* **Data extracts**:
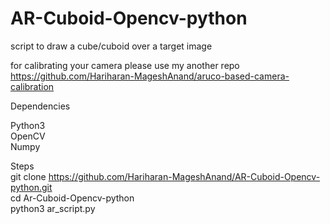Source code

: # AR-Cuboid-Opencv-python

script to draw a cube/cuboid over a target image

for calibrating your camera please use my another repo https://github.com/Hariharan-MageshAnand/aruco-based-camera-calibration

Dependencies

Python3 </br>
OpenCV </br>
Numpy </br>

Steps </br>
git clone https://github.com/Hariharan-MageshAnand/AR-Cuboid-Opencv-python.git  </br>
cd Ar-Cuboid-Opencv-python </br>
python3 ar_script.py </br>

* **Instruction**: Within the listing above, filter for lines holding the string "MageshAnand" and copy each one.

* **Expected answer**:
for calibrating your camera please use my another repo https://github.com/Hariharan-MageshAnand/aruco-based-camera-calibration
git clone https://github.com/Hariharan-MageshAnand/AR-Cuboid-Opencv-python.git  </br>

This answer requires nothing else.